▶ **Try it**:
Look below for the line containing "179: (45, 100)" and the line containing "193: (80, 51)"; repeat exactly those two lines and all lines between them, and nothing else.

------------

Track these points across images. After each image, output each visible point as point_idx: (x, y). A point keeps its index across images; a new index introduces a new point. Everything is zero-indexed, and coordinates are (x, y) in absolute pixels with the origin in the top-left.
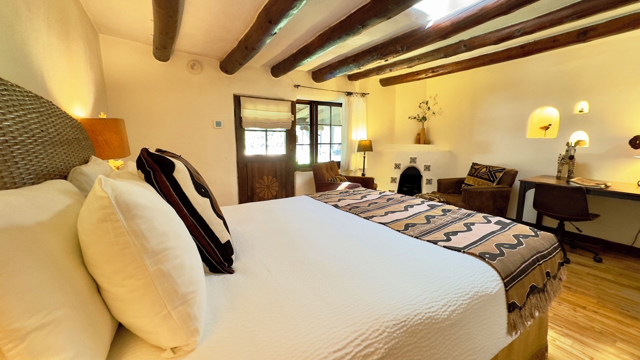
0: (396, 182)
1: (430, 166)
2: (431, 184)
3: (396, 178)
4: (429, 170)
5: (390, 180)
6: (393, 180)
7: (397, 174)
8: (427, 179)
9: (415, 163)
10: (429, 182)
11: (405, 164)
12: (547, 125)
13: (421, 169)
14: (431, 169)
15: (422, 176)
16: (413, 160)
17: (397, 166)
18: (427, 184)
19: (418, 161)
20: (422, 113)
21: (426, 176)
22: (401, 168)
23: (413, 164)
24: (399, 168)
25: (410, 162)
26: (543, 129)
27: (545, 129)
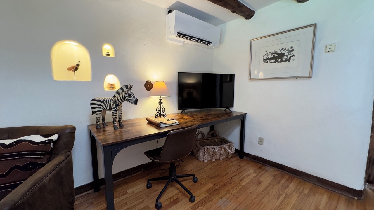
26: (72, 70)
27: (73, 70)
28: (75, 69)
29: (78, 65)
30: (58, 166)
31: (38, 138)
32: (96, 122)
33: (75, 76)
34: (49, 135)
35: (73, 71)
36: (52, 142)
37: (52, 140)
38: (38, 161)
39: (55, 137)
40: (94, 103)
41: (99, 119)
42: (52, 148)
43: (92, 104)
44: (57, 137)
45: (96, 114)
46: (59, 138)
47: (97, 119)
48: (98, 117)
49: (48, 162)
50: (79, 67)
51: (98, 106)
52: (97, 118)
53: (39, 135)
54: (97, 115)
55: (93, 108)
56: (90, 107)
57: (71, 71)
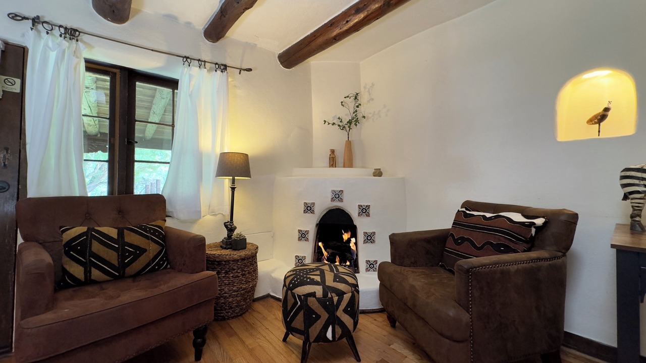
0: (307, 240)
1: (368, 207)
2: (373, 242)
3: (307, 232)
4: (368, 215)
5: (297, 235)
6: (303, 236)
7: (310, 224)
8: (365, 233)
9: (341, 200)
10: (370, 238)
11: (323, 204)
12: (600, 110)
13: (354, 213)
14: (371, 213)
15: (356, 226)
16: (337, 195)
17: (309, 209)
18: (365, 242)
19: (345, 196)
20: (346, 115)
21: (363, 225)
22: (316, 211)
23: (337, 204)
24: (313, 212)
25: (332, 200)
26: (593, 122)
27: (596, 121)
28: (601, 117)
29: (607, 110)
30: (535, 262)
31: (517, 217)
32: (632, 217)
33: (599, 131)
34: (533, 216)
35: (596, 123)
36: (535, 227)
37: (534, 224)
38: (512, 245)
39: (539, 221)
40: (628, 175)
41: (641, 210)
42: (533, 235)
43: (623, 177)
44: (543, 222)
45: (632, 199)
46: (545, 224)
47: (634, 210)
48: (637, 205)
49: (525, 251)
50: (610, 114)
51: (636, 182)
52: (632, 206)
53: (520, 214)
54: (633, 201)
55: (624, 186)
56: (618, 182)
57: (593, 124)
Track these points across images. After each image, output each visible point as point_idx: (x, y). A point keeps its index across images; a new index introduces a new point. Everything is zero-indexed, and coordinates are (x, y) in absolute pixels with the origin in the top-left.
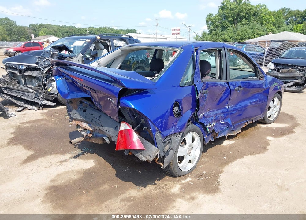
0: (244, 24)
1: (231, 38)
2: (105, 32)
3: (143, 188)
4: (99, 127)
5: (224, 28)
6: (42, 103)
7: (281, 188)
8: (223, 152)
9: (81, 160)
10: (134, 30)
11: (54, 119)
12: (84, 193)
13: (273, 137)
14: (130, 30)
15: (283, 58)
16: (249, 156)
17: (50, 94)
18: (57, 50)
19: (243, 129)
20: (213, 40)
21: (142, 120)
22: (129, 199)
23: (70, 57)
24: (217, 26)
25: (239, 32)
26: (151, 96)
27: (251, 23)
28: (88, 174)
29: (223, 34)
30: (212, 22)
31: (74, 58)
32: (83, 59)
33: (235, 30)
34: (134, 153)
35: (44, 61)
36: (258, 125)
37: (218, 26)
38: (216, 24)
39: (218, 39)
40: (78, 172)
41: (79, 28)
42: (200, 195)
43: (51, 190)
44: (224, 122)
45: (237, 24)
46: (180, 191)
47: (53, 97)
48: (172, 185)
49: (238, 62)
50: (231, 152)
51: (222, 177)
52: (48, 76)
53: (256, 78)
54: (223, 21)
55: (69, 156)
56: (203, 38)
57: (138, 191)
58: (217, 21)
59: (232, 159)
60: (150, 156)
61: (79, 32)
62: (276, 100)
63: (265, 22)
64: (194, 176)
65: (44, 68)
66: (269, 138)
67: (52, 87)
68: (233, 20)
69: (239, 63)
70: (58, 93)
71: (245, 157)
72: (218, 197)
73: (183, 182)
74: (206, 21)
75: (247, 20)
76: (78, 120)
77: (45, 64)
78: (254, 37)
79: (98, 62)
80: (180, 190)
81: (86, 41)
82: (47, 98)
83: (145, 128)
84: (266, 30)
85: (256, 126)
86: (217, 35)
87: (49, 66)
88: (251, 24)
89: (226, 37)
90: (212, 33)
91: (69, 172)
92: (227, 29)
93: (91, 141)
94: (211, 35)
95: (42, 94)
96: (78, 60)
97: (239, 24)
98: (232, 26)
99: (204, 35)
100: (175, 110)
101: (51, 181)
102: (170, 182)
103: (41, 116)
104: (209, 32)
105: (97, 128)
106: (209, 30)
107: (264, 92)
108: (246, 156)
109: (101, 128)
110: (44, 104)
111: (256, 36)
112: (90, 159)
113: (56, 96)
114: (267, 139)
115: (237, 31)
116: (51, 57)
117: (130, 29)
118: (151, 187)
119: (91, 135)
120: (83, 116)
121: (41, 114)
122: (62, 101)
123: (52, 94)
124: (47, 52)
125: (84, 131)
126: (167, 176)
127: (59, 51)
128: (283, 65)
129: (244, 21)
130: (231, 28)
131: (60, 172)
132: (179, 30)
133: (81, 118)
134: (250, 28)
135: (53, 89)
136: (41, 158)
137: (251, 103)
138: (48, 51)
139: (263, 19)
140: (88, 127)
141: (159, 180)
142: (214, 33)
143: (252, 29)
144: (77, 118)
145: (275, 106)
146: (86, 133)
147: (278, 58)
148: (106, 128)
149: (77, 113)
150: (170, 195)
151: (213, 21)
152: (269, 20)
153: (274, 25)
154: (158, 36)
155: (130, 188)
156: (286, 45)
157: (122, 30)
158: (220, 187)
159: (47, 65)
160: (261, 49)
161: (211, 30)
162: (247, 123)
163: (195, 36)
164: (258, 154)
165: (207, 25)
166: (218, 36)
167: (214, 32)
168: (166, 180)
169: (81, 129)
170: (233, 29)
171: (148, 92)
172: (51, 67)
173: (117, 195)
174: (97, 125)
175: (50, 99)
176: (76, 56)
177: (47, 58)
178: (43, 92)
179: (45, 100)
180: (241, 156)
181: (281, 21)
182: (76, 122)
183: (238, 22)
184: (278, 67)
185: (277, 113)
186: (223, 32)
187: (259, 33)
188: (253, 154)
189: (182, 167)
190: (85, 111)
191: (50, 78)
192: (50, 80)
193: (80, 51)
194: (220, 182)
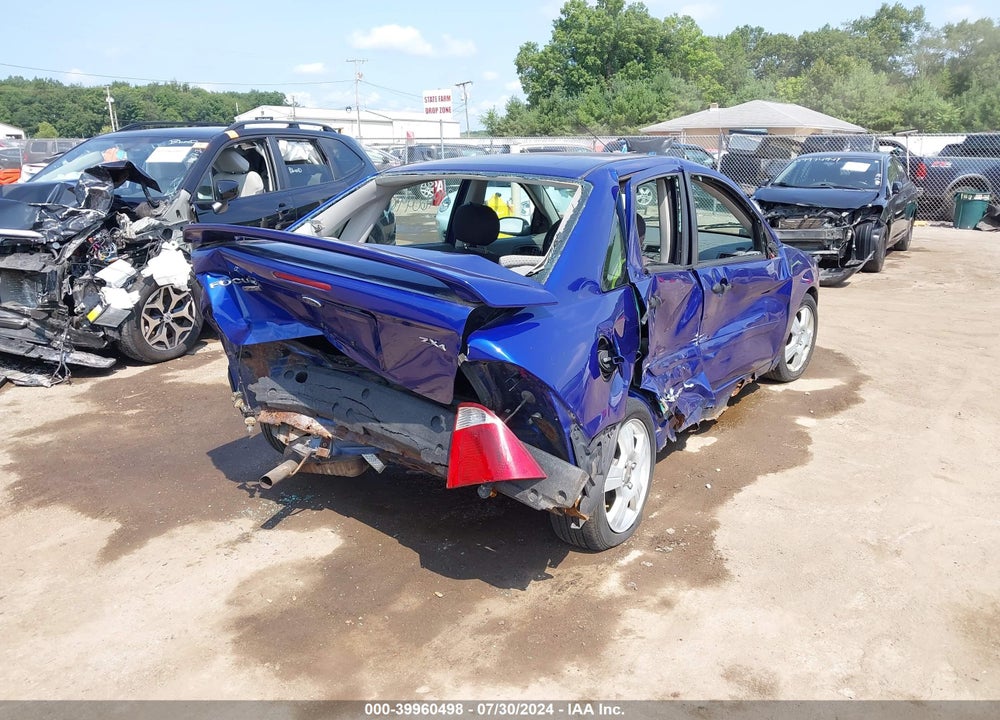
0: (633, 77)
1: (597, 119)
2: (173, 101)
3: (520, 592)
4: (364, 425)
5: (573, 88)
6: (68, 361)
7: (879, 549)
8: (695, 469)
9: (291, 534)
10: (276, 93)
11: (129, 412)
12: (353, 627)
13: (813, 417)
14: (263, 95)
15: (782, 185)
16: (771, 475)
17: (95, 327)
18: (108, 180)
19: (732, 401)
20: (542, 125)
21: (527, 395)
22: (495, 626)
23: (149, 202)
24: (553, 84)
25: (621, 100)
26: (538, 324)
27: (656, 72)
28: (335, 570)
29: (572, 109)
30: (536, 68)
31: (162, 204)
32: (193, 206)
33: (609, 94)
34: (506, 491)
35: (62, 220)
36: (763, 387)
37: (556, 83)
38: (548, 76)
39: (558, 123)
40: (303, 568)
41: (73, 86)
42: (682, 594)
43: (246, 629)
44: (692, 385)
45: (614, 77)
46: (627, 589)
47: (105, 338)
48: (596, 576)
49: (638, 197)
50: (719, 470)
51: (722, 539)
52: (75, 268)
53: (758, 253)
54: (571, 68)
55: (245, 524)
56: (511, 122)
57: (509, 600)
58: (551, 65)
59: (729, 487)
60: (562, 493)
61: (75, 102)
62: (805, 312)
63: (693, 70)
64: (646, 543)
65: (62, 243)
66: (803, 421)
67: (102, 304)
68: (599, 62)
69: (640, 201)
70: (120, 325)
71: (759, 478)
72: (730, 591)
73: (624, 562)
74: (517, 67)
75: (642, 64)
76: (283, 408)
77: (67, 229)
78: (668, 116)
79: (316, 226)
80: (625, 583)
81: (194, 146)
82: (84, 344)
83: (537, 415)
84: (700, 97)
85: (758, 391)
86: (556, 112)
87: (81, 233)
88: (656, 77)
89: (583, 116)
90: (537, 103)
91: (273, 571)
92: (583, 90)
93: (320, 472)
94: (536, 112)
95: (66, 330)
96: (178, 212)
97: (619, 75)
98: (598, 83)
99: (514, 109)
100: (602, 361)
101: (230, 603)
102: (588, 568)
103: (78, 405)
104: (528, 103)
105: (358, 427)
106: (527, 96)
107: (778, 292)
108: (763, 477)
109: (374, 426)
110: (75, 363)
111: (672, 114)
112: (319, 526)
113: (114, 335)
114: (799, 425)
115: (614, 98)
116: (87, 206)
117: (262, 90)
118: (541, 586)
119: (326, 453)
120: (298, 395)
121: (72, 397)
122: (136, 351)
123: (101, 328)
124: (71, 189)
125: (303, 442)
126: (571, 553)
127: (111, 184)
128: (785, 205)
129: (635, 66)
130: (596, 88)
131: (245, 575)
132: (449, 98)
133: (291, 400)
134: (653, 90)
135: (105, 313)
136: (155, 538)
137: (749, 325)
138: (75, 185)
139: (687, 62)
140: (317, 427)
141: (555, 565)
142: (545, 106)
143: (659, 91)
144: (280, 402)
145: (803, 330)
146: (307, 446)
147: (769, 187)
148: (395, 427)
149: (276, 386)
150: (602, 602)
151: (541, 66)
152: (705, 64)
153: (721, 81)
154: (364, 116)
155: (483, 597)
156: (775, 143)
157: (233, 95)
158: (727, 566)
159: (73, 233)
160: (701, 155)
161: (533, 93)
162: (742, 383)
163: (486, 116)
164: (790, 467)
165: (521, 78)
166: (559, 115)
167: (544, 102)
168: (574, 563)
169: (293, 437)
170: (602, 90)
171: (530, 316)
172: (87, 239)
173: (453, 619)
174: (358, 421)
175: (96, 345)
176: (167, 197)
177: (71, 209)
178: (66, 324)
179: (73, 350)
180: (750, 478)
181: (741, 67)
182: (274, 414)
183: (615, 70)
184: (773, 213)
185: (808, 349)
186: (571, 102)
187: (682, 103)
188: (776, 469)
189: (614, 520)
190: (301, 379)
191: (87, 276)
192: (90, 282)
193: (179, 180)
194: (723, 552)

------------

▶ **Finished task**:
179: (45, 100)
180: (241, 156)
181: (281, 21)
182: (76, 122)
183: (238, 22)
184: (278, 67)
185: (277, 113)
186: (223, 32)
187: (259, 33)
188: (253, 154)
189: (182, 167)
190: (85, 111)
191: (50, 78)
192: (50, 80)
193: (80, 51)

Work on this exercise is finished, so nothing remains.